Si è concluso con esito negativo il tentativo di conciliazione promosso dal sindacato Nursing Up per la vertenza relativa al mancato riconoscimento del servizio mensa e dei buoni pasto sostitutivi a circa 100 infermieri dell’Arnas Brotzu. Lo rende noto il sindacato, precisando che l’incontro si è svolto questa mattina presso l’Ispettorato del Lavoro di Cagliari.

La vertenza, promossa da Nursing Up e affidata allo studio legale dell’avvocato Giacomo Doglio, riguarda il personale in servizio nei turni pomeridiani, notturni e nelle giornate di sabato, domenica e festivi, per il quale, secondo il sindacato, la fruizione del servizio mensa prevista dalla normativa vigente sarebbe tuttora preclusa senza l’erogazione dei relativi buoni pasto sostitutivi.

“È una vergogna – afferma Diego Murracino, responsabile regionale di Nursing Up Sardegna – che nonostante ci sia una sentenza della Cassazione che sancisce il diritto alla mensa o al buono pasto sostitutivo per tutti i turni di lavoro superiori alle 6 ore il Brotzu rifiuti l’accordo”.
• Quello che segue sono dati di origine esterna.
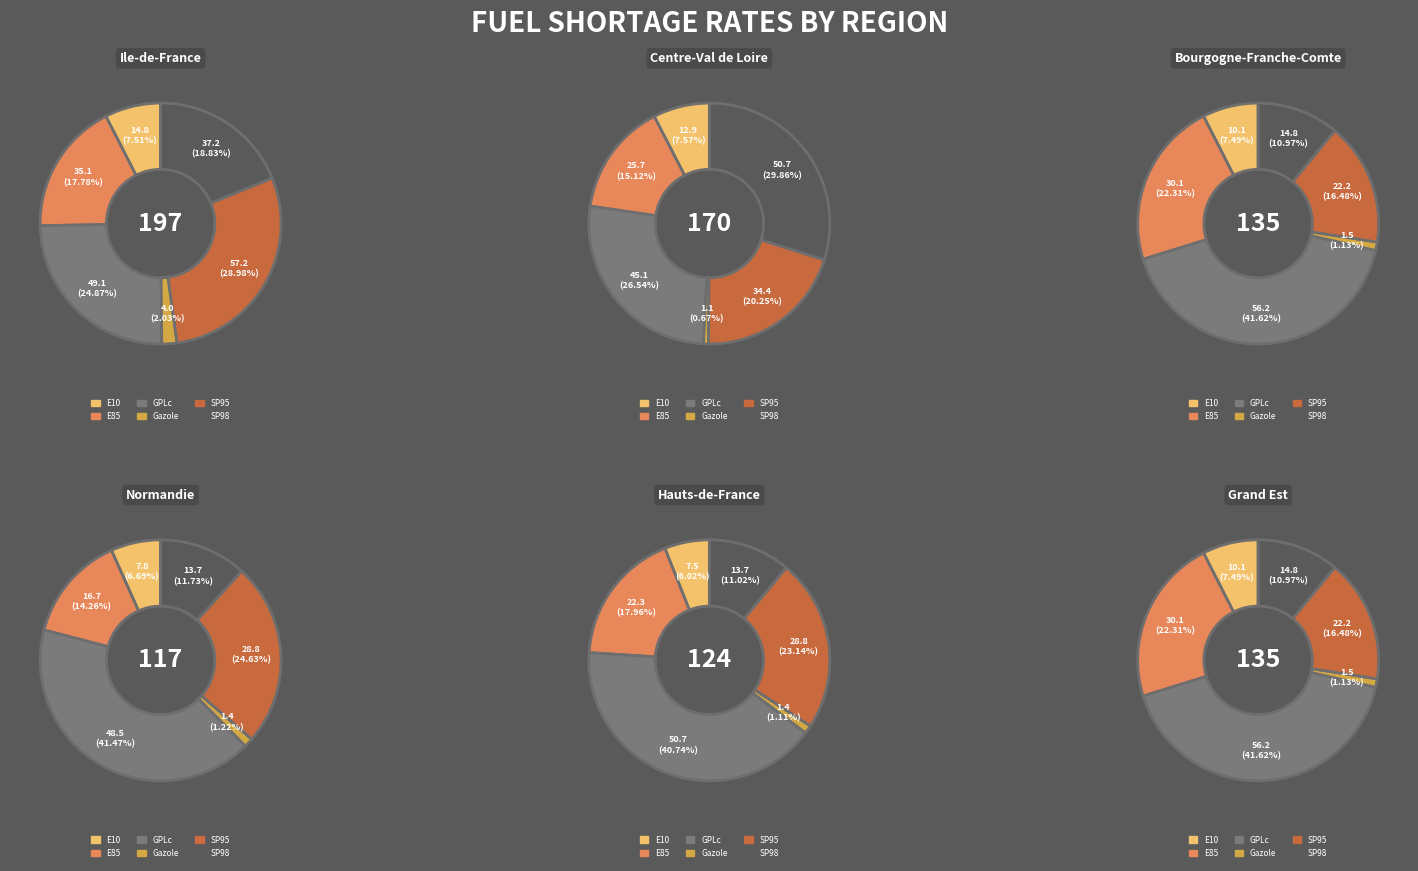

Which slice is the smallest?

Gazole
Secondo il sindacato, il mancato raggiungimento di un’intesa porterà ora la questione davanti all’autorità giudiziaria. “L’indisponibilità dell’Arnas Brotzu a trovare un accordo costringerà gli infermieri a rivolgersi all’autorità giudiziaria. Ancora una volta il Brotzu nega i diritti al personale sanitario”, sostiene Murracino.

Il responsabile regionale di Nursing Up critica inoltre la scelta dell’azienda di non chiudere la vertenza in sede conciliativa. “Che giustificazione trova una politica aziendale che nel disastroso contesto che sta vivendo la sanità sarda decide di spendere tempo ed energie in cause legali contro i suoi stessi infermieri?”, dichiara.